**PROVIDED PASSAGE**:
--------------------------------------------------
Re: [PATCH v6 5/8] x86/resctrl: Unwind the errors inside rdt_enable_ctx

From: Reinette Chatre
Date: Fri Aug 04 2023 - 16:42:01 EST


Hi Babu,

On 7/19/2023 4:22 PM, Babu Moger wrote:
> rdt_enable_ctx() takes care of enabling the features provided during

"rdt_enable_ctx() takes care of enabling" can just be "rdt_enable_ctx()
enables"

> resctrl mount. The error unwinding of rdt_enable_ctx is done from the
> caller rdt_get_tree. This is not ideal and can cause some error unwinding
> to be omitted.
>

Please consistently use () to indicate function names (in
changelog and subject).

"This is not ideal and can cause some error unwinding to be omitted."
is a bit vague. How about (in a new paragraph):
"Additions to rdt_enable_ctx() are required to also modify error paths
of rdt_enable_ctx() callers to ensure correct unwinding if errors
are encountered after calling rdt_enable_ctx(). This is error prone."
--------------------------------------------------
**TASK INSTRUCTIONS**:
Extend the review of the resctrl patch, starting right after its last sentence.
--------------------------------------------------
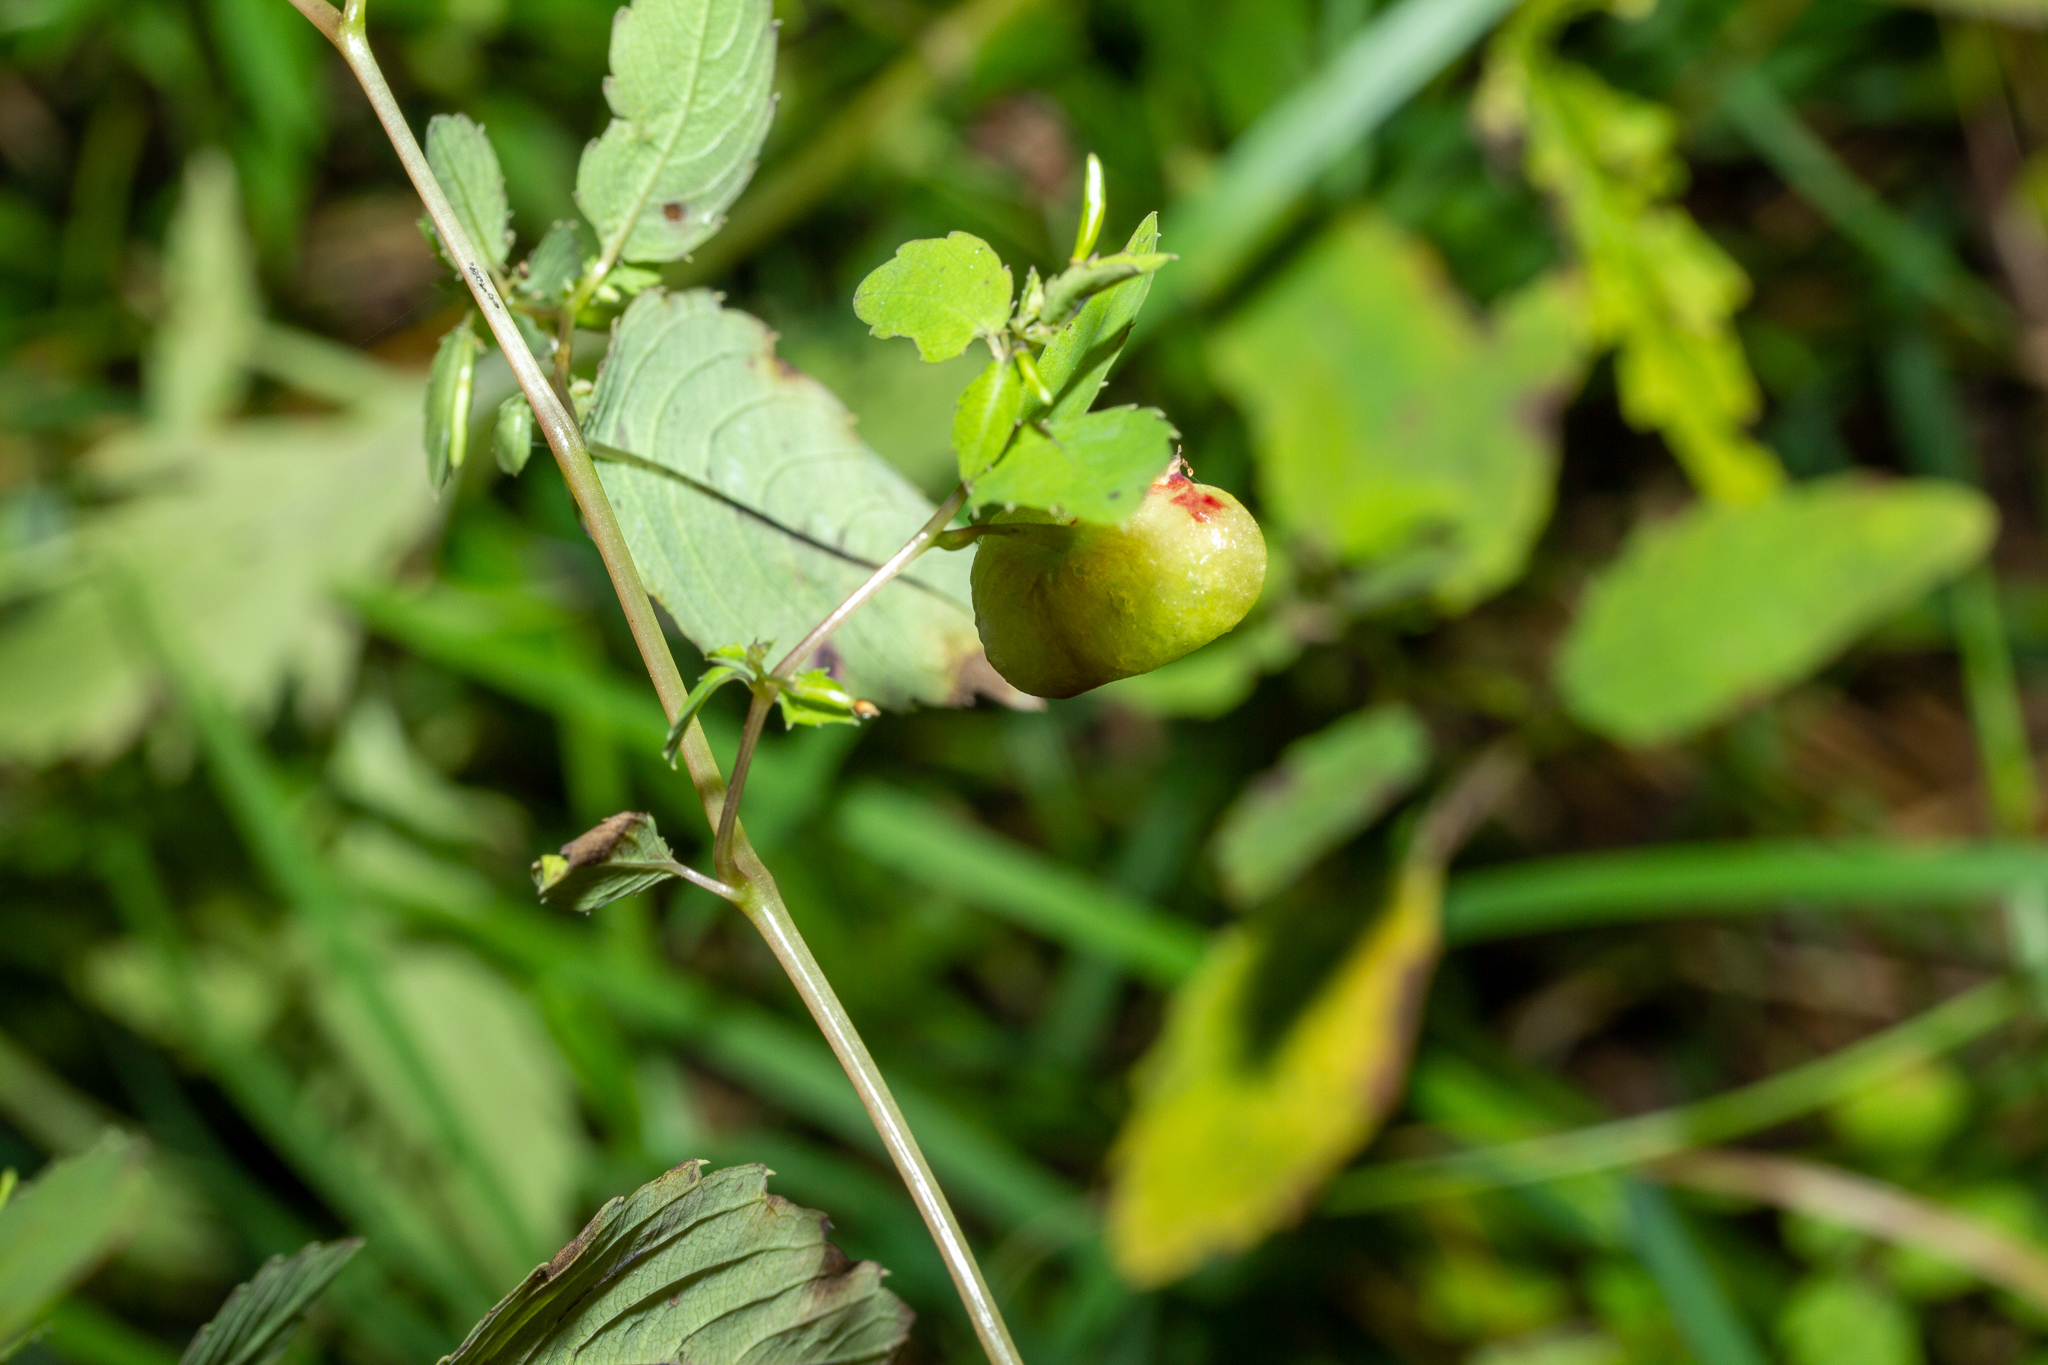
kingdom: Animalia
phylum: Arthropoda
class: Insecta
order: Diptera
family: Cecidomyiidae
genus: Schizomyia
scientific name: Schizomyia impatientis
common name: Jewelweed gall midge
--------------------------------------------------
**FINAL RESULT**:
> Fix this by moving all the error unwinding inside rdt_enable_ctx.

"Fix" creates expectation for a "fixes" tag which is not needed here. This
refactors code to simplify future additions.

Even so, I do not think this solution addresses the stated problem (more
below).

>
> Suggested-by: Reinette Chatre <reinette.chatre@xxxxxxxxx>
> Signed-off-by: Babu Moger <babu.moger@xxxxxxx>
> ---
> arch/x86/kernel/cpu/resctrl/rdtgroup.c | 31 +++++++++++++++++++++++--------
> 1 file changed, 23 insertions(+), 8 deletions(-)
>
> diff --git a/arch/x86/kernel/cpu/resctrl/rdtgroup.c b/arch/x86/kernel/cpu/resctrl/rdtgroup.c
> index 3010e3a1394d..9a7204f71d2d 100644
> --- a/arch/x86/kernel/cpu/resctrl/rdtgroup.c
> +++ b/arch/x86/kernel/cpu/resctrl/rdtgroup.c
> @@ -2381,15 +2381,31 @@ static int rdt_enable_ctx(struct rdt_fs_context *ctx)
> {
> int ret = 0;
>
> - if (ctx->enable_cdpl2)
> + if (ctx->enable_cdpl2) {
> ret = resctrl_arch_set_cdp_enabled(RDT_RESOURCE_L2, true);
> + if (ret)
> + goto out;
> + }
>
> - if (!ret && ctx->enable_cdpl3)
> + if (ctx->enable_cdpl3) {
> ret = resctrl_arch_set_cdp_enabled(RDT_RESOURCE_L3, true);
> + if (ret)
> + goto out_cdpl2;
> + }
>
> - if (!ret && ctx->enable_mba_mbps)
> + if (ctx->enable_mba_mbps) {
> ret = set_mba_sc(true);
> + if (ret)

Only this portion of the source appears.